According to the International Beacon Project article below, what call sign did the first beacon use when it went into operation in 1979?

→ Document passage
## begin
= International Beacon Project =

Network of radio propagation beacons

The International Beacon Project (IBP) is a worldwide network of radio propagation beacons. It consists of 18 continuous wave (CW) beacons operating on five designated frequencies in the high frequency band. The IBP beacons provide a means of assessing the prevailing ionospheric signal propagation characteristics to both amateur and commercial high frequency radio users.

The project is coordinated by the Northern California DX Foundation (NCDXF) and the International Amateur Radio Union (IARU). The first beacon of the IBP started operations from Northern California in 1979. The network was expanded to include 8 and subsequently 18 international transmission sites.

== History ==
The first beacon was put into operation in 1979 using the call sign WB6ZNL. It transmitted a 1 minute-long beacon every 10 minutes on 14.1 MHz using custom built transmitter and controller hardware. The signal consisted of the beacon's call sign transmitted in Morse code at 100 watts, four 9 second long dashes, each at 100 watts, 10 watts, 1 watt, and 0.1 watt, followed by sign-out at 100 watts.

Northern California DX Foundation and seven partnering organizations from the United States, Finland, Portugal, Israel, Japan, and Argentina operated the first iteration of the beacon network. Due to difficulties encountered in building beacon hardware, each site used a Kenwood TS-120 transceiver keyed and controlled by a custom built beacon controller. The network operated on 14.1 MHz and the beacon format remained unchanged.

In 1995, work began to improve the existing beacon network, so it could operate on 5 designated frequencies on the high frequency band. The new beacon network used Kenwood TS-50 transceivers keyed and controlled by an upgraded beacon controller unit. The number of partner organizations were expanded to 18 and the new 10 second beacon format was adopted.

== Notable Projects ==
Beyond helping amateur radio operators better understand HF radio propagation the project has aided scientists in better understanding the earths ionosphere,
improved prediction models,
and aided in radio direction finding.

== Frequencies and transmission schedule ==
The beacons transmit around the clock on the frequencies

 14.100 MHz
 18.110 MHz
 21.150 MHz
 24.930 MHz
 28.200 MHz

Each beacon transmits its signal once on each frequency, in sequence from low (14.100 MHz) to high (28.200 MHz), followed by a 170 second pause during which beacons at other sites transmit in turn on the same frequencies, after which the cycle repeats. Each transmission is 10 second-long, and consists of the call sign of the beacon transmitted at 22 words per minute (WPM) followed by four dashes. The call sign and the first dash is transmitted at 100 watts of power. Subsequent three dashes are transmitted at 10 watts, 1 watt, and 0.1 watt respectively.
## end
→ Recorded information
## begin
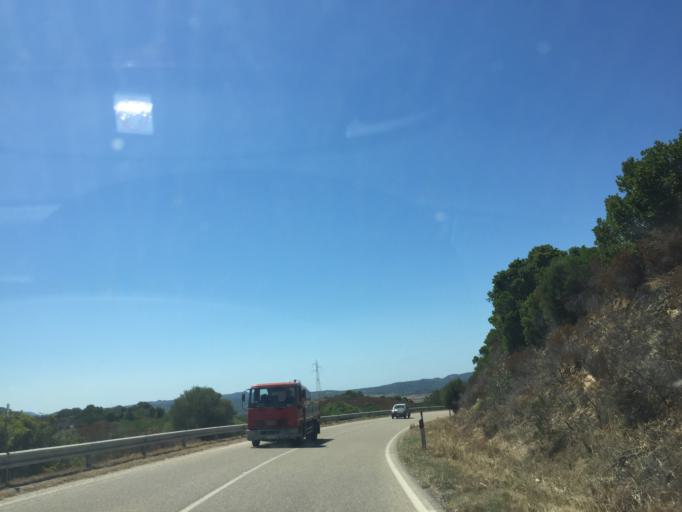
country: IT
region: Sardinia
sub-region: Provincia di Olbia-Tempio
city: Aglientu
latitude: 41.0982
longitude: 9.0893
## end
## begin
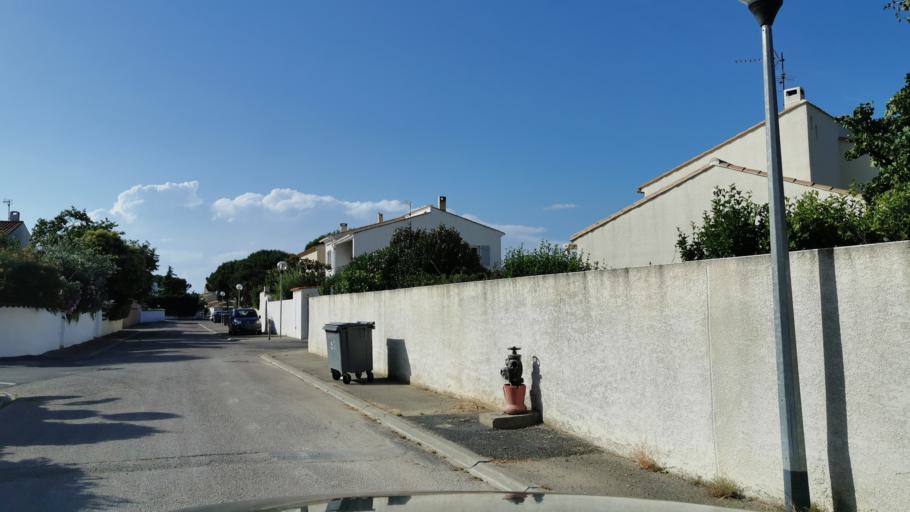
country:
## end
→ Task solution
WB6ZNL